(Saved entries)
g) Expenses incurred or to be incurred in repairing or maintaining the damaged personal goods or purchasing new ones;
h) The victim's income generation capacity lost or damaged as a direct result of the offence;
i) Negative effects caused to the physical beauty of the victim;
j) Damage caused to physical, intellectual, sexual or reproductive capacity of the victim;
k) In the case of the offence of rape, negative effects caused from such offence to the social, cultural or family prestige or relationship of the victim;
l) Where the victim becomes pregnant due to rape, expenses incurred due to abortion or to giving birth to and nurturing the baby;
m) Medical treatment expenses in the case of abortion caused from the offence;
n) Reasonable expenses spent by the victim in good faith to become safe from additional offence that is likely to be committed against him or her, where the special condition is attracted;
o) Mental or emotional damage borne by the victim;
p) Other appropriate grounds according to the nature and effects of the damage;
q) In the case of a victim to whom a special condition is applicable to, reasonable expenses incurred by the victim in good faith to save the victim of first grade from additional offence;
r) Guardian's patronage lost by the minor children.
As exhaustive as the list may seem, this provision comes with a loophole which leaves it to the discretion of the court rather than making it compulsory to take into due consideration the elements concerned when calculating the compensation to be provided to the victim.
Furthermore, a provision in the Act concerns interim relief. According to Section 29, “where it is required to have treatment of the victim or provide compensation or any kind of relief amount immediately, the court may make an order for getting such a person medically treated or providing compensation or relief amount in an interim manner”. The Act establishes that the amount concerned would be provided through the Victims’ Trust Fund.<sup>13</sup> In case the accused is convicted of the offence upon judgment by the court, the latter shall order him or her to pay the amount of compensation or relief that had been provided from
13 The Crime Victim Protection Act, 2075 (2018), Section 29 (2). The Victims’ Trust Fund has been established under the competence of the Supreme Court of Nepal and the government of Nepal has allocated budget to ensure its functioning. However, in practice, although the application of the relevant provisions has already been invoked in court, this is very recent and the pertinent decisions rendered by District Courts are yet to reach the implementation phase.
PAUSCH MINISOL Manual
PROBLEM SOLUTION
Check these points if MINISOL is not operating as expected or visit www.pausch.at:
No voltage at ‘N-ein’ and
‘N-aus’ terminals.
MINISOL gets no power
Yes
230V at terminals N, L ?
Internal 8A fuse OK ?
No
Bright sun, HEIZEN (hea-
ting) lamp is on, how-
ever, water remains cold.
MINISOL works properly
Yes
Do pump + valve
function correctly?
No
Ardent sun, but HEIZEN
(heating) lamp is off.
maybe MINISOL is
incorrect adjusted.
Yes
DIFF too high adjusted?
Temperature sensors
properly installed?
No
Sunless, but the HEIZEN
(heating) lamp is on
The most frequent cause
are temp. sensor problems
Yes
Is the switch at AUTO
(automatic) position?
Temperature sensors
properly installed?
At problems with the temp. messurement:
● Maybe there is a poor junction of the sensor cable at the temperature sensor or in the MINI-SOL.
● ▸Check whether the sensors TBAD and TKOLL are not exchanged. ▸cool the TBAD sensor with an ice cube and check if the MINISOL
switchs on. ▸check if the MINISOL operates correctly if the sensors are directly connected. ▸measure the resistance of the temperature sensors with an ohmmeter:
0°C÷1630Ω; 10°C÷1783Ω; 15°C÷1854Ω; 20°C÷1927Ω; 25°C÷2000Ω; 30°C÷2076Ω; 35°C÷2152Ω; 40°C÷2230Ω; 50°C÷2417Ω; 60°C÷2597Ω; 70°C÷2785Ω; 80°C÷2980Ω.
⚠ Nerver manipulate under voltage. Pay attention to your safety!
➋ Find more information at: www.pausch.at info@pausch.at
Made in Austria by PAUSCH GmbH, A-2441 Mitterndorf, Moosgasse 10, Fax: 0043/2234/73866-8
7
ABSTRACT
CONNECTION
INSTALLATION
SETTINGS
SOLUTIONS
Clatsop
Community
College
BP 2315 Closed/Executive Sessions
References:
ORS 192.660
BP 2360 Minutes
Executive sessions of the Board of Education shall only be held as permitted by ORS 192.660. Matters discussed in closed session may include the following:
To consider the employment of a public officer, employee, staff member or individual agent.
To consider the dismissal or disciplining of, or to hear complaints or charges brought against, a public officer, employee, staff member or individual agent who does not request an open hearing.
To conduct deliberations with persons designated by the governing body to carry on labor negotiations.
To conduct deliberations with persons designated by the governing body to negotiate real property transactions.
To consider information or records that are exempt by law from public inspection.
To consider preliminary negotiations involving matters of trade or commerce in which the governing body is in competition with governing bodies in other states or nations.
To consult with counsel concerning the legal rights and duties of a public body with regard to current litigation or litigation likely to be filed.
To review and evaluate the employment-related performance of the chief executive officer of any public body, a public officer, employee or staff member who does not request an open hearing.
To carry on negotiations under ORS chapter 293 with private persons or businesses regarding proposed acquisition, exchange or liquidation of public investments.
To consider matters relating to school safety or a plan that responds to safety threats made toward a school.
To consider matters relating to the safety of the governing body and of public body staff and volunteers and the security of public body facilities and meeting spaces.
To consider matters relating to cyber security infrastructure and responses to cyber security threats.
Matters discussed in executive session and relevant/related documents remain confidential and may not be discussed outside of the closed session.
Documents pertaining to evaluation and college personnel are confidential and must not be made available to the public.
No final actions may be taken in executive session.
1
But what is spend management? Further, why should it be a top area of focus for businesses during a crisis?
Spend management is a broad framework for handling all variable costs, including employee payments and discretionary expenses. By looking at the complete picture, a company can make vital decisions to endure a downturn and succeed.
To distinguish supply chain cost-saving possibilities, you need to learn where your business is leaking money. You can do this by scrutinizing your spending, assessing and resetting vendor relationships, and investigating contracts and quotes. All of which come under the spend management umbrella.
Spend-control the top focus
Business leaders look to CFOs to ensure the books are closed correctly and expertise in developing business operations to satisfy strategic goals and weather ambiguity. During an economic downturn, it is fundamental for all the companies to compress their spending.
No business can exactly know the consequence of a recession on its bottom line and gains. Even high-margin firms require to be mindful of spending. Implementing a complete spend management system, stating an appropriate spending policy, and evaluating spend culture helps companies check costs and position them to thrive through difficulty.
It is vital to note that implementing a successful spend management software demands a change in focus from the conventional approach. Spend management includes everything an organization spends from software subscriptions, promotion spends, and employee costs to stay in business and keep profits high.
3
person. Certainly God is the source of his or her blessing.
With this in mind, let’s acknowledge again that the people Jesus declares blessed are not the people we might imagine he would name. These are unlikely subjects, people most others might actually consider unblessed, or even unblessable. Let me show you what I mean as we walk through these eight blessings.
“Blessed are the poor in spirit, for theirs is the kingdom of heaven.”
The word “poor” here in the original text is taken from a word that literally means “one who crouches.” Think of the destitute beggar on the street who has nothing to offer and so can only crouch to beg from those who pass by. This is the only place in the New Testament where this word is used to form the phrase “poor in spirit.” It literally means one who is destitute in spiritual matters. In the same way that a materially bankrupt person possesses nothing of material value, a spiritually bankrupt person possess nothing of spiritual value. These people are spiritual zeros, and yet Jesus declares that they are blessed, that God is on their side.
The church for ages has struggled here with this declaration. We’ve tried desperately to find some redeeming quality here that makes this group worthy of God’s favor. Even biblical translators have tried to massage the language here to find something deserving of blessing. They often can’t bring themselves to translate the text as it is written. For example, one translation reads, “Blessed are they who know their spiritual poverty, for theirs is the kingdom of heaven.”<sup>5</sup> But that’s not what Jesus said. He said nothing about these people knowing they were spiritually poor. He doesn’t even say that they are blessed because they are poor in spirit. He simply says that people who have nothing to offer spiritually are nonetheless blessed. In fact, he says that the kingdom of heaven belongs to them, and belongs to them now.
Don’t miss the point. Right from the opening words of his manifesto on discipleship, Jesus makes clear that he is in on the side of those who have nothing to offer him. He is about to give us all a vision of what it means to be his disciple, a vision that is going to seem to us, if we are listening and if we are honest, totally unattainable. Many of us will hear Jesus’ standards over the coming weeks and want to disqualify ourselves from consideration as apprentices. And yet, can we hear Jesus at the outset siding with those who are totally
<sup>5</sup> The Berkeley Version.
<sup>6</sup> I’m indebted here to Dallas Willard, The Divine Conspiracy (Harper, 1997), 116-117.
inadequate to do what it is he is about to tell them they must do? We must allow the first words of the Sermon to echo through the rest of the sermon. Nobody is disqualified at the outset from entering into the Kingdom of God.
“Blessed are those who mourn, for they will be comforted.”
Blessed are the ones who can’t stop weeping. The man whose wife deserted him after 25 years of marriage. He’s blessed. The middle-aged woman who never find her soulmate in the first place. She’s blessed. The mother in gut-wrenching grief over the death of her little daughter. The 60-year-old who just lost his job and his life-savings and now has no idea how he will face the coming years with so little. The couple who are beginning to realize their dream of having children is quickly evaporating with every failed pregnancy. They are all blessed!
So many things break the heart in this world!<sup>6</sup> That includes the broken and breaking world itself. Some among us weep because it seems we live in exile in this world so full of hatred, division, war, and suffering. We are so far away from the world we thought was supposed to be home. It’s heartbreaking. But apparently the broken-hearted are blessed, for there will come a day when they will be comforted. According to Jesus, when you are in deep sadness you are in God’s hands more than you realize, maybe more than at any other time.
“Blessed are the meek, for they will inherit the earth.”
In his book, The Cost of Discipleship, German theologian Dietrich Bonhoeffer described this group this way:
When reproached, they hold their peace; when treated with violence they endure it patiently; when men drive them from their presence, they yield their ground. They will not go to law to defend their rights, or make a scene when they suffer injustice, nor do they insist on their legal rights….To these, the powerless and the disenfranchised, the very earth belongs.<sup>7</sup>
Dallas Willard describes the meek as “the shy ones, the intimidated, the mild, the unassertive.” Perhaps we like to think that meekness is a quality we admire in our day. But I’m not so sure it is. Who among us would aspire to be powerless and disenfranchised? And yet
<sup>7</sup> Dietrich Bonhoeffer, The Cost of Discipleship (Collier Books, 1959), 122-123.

• WHAT YOU ARE ASKED TO DO:
Please reproduce, exactly as they appear above, the lines from the line containing "<sup>5</sup> The Berkeley Version." up to and including the line containing "Blessed are the ones".

• RESPONSE FOR THIS EXERCISE:
<sup>5</sup> The Berkeley Version.
<sup>6</sup> I’m indebted here to Dallas Willard, The Divine Conspiracy (Harper, 1997), 116-117.
inadequate to do what it is he is about to tell them they must do? We must allow the first words of the Sermon to echo through the rest of the sermon. Nobody is disqualified at the outset from entering into the Kingdom of God.
“Blessed are those who mourn, for they will be comforted.”
Blessed are the ones who can’t stop weeping. The man whose wife deserted him after 25 years of marriage. He’s blessed. The middle-aged woman who never find her soulmate in the first place. She’s blessed. The mother in gut-wrenching grief over the death of her little daughter. The 60-year-old who just lost his job and his life-savings and now has no idea how he will face the coming years with so little. The couple who are beginning to realize their dream of having children is quickly evaporating with every failed pregnancy. They are all blessed!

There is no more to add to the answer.